(PROBLEM) Rewrite the text from every row below, changing "Guide" to "Handbook" and leaving everything else unchanged. Leave the pictures out of your answer.

(MATERIAL SUPPLIED)
Content starts

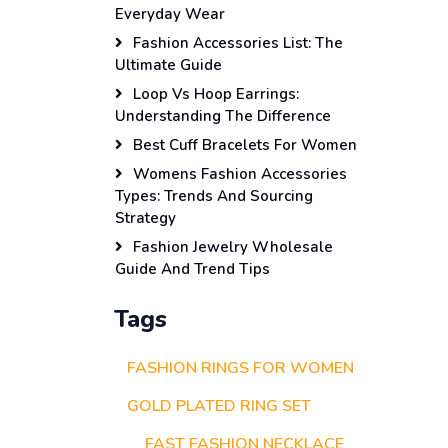
Everyday Wear
Fashion Accessories List: The
Ultimate Guide
Loop Vs Hoop Earrings:
Understanding The Difference
Best Cuff Bracelets For Women
Womens Fashion Accessories
Types: Trends And Sourcing
Strategy
Fashion Jewelry Wholesale
Guide And Trend Tips
Tags
FASHION RINGS FOR WOMEN
GOLD PLATED RING SET
FAST FASHION NECKLACE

Content ends

(ANSWER SECTION)
Everyday Wear
Fashion Accessories List: The
Ultimate Handbook
Loop Vs Hoop Earrings:
Understanding The Difference
Best Cuff Bracelets For Women
Womens Fashion Accessories
Types: Trends And Sourcing
Strategy
Fashion Jewelry Wholesale
Handbook And Trend Tips
Tags
FASHION RINGS FOR WOMEN
GOLD PLATED RING SET
FAST FASHION NECKLACE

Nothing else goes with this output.